Do you enjoy having to go to that one computer to look at your family photos? Or have you trusted all your photos to some cloud provider? I'd say no to both questions. I love being able to watch my family photos from anywhere. But I dont' love quite as much giving them all away to Google, Microsoft or whoever. So I found another way!

Luckily, I have this sweet Docker stack, and with Docker, you can deploy the most wonderful applications. One such application is "PhotoShow". With "PhotoShow", you can point to a folder or a drive containing all your photos, and it will generate thumbnails and galleries from all your folders, recursively and automatically. It can even encode your videos for smooth viewing in a browser. You can add user accounts and set custom permissions. It's really something.
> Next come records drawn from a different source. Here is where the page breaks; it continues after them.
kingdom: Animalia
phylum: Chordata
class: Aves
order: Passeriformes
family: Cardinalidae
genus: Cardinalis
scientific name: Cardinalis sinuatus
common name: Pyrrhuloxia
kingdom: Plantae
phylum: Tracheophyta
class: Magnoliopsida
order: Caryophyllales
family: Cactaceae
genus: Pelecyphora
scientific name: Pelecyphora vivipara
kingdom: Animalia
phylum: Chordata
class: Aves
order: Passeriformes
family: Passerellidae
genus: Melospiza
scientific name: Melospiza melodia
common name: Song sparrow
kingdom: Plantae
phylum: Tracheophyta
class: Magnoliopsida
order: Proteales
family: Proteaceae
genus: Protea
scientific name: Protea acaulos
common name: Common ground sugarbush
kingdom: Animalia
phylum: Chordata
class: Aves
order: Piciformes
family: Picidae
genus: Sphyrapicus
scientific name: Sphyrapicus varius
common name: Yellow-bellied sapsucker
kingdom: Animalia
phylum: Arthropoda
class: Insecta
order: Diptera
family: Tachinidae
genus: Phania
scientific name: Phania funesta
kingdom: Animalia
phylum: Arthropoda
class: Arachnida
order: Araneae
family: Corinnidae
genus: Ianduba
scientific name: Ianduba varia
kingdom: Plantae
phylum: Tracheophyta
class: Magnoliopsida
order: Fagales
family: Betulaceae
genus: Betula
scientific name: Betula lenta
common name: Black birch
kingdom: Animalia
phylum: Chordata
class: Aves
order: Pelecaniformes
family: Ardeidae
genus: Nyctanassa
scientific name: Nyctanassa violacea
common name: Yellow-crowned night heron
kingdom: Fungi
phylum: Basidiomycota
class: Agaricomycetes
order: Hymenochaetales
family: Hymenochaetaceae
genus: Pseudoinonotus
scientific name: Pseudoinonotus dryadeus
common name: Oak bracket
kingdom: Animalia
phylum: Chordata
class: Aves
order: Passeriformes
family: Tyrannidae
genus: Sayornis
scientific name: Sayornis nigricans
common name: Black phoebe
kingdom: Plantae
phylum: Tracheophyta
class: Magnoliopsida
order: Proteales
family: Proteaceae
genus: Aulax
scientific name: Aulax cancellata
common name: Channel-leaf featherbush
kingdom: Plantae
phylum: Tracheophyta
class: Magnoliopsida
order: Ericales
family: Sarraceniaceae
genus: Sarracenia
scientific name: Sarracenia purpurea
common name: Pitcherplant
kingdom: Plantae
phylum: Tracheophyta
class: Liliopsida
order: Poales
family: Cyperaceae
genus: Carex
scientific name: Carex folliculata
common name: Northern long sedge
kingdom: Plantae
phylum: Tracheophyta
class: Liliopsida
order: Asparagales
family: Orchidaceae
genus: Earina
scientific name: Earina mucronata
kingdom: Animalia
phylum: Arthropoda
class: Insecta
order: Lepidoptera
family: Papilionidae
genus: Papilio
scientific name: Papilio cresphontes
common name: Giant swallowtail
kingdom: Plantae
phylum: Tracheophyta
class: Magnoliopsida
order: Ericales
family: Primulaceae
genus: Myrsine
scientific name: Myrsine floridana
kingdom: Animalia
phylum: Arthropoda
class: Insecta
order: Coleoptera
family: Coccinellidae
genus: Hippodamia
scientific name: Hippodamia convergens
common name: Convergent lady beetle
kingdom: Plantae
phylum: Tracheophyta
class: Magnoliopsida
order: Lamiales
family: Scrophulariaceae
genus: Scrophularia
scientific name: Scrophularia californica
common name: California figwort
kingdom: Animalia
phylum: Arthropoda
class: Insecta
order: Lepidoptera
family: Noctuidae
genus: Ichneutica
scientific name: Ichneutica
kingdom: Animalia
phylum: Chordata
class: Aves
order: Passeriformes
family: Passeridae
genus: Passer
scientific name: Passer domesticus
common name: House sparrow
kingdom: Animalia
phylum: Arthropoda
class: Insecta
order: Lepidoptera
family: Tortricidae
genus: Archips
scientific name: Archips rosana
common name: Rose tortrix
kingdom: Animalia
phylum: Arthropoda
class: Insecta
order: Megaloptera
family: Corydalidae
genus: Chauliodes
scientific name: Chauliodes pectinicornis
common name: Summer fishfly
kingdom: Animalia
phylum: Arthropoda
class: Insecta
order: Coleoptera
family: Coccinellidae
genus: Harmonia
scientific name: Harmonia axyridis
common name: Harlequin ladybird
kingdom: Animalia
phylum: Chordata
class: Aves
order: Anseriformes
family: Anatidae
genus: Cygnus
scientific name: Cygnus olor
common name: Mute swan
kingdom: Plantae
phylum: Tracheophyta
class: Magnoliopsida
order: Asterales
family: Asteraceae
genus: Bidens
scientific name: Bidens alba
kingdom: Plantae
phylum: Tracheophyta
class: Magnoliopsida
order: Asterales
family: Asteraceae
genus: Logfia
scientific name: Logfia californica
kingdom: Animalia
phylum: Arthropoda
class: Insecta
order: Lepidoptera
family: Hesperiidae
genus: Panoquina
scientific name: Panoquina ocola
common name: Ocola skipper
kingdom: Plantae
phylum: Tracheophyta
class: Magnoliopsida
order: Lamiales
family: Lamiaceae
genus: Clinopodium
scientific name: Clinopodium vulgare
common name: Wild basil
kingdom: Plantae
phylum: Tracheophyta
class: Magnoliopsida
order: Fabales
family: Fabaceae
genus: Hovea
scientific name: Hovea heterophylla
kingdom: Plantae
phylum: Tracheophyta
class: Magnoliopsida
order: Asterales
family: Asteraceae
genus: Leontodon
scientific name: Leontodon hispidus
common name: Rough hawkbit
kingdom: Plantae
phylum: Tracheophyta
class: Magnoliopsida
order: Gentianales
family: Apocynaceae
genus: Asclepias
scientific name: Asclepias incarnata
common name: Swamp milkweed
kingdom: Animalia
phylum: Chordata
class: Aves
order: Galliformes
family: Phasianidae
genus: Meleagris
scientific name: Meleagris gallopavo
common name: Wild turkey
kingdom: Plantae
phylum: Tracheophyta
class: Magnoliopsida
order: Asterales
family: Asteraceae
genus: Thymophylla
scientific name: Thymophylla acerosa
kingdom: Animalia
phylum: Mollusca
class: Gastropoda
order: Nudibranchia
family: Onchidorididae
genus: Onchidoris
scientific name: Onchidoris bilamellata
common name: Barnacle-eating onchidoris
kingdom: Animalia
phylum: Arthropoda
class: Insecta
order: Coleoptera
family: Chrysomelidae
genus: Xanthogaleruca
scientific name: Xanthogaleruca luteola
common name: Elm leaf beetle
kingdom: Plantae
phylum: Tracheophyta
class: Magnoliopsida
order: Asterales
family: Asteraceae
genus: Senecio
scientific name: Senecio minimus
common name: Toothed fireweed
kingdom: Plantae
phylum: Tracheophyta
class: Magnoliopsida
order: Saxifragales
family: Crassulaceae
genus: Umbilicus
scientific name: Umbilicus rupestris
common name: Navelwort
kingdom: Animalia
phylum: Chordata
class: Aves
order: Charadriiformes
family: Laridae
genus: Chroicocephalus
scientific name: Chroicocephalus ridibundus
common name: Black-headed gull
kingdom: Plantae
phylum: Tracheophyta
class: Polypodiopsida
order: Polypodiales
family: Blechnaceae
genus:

After I read-only mounted my Synology folder with all my family photos on my Linux server, it was pretty simple to send my photos to my own personal cloud.

Basically, I added this to my docker-compose file after fist registering a CNAME in DNS pointing to my domain:

volumes:
  ...

  photoshow-config:
    driver: local
  photoshow-thumbs:
    driver: local

services:
  ...

  photoshow:
    container_name: photoshow
    image: linuxserver/photoshow
    container_name: photoshow
    environment:
      - PUID=1000
      - PGID=1000
      - TZ=Europe/London
    environment:
      - TZ=${DOCKER_TZ}
      - VIRTUAL_HOST=${PHOTOSHOW_DOMAIN}
      - VIRTUAL_PORT=80
      - VIRTUAL_PROTO=http
      - LETSENCRYPT_HOST=${PHOTOSHOW_DOMAIN}
      - LETSENCRYPT_EMAIL=${NOTIFICATION_EMAIL}
    volumes:
      - photoshow-config:/config
      - /media/synology-photos:/Pictures:ro
      - photoshow-thumbs:/Thumbs
    restart: unless-stopped

If you read up on my Docker stack, you'll see that this automatically generates the Lets Encrypt SSL-certificate and the NginX upstream server configuration.

The rest is done by PhotoView and Docker-compose. You get an web application that stores configuration and tumbnails in dynamic volumes, and fetches the phtos from a read-only NFS mount. The configuration is written by the web application the first time you acess your site when you define an admin user and start setting up the application.

BEWARE! By default, all your photos are public, so you need to switch over to private as one of the first things you do. It's a simple switch you need to do only once. After that, you control who gets access to your photos with user accounts.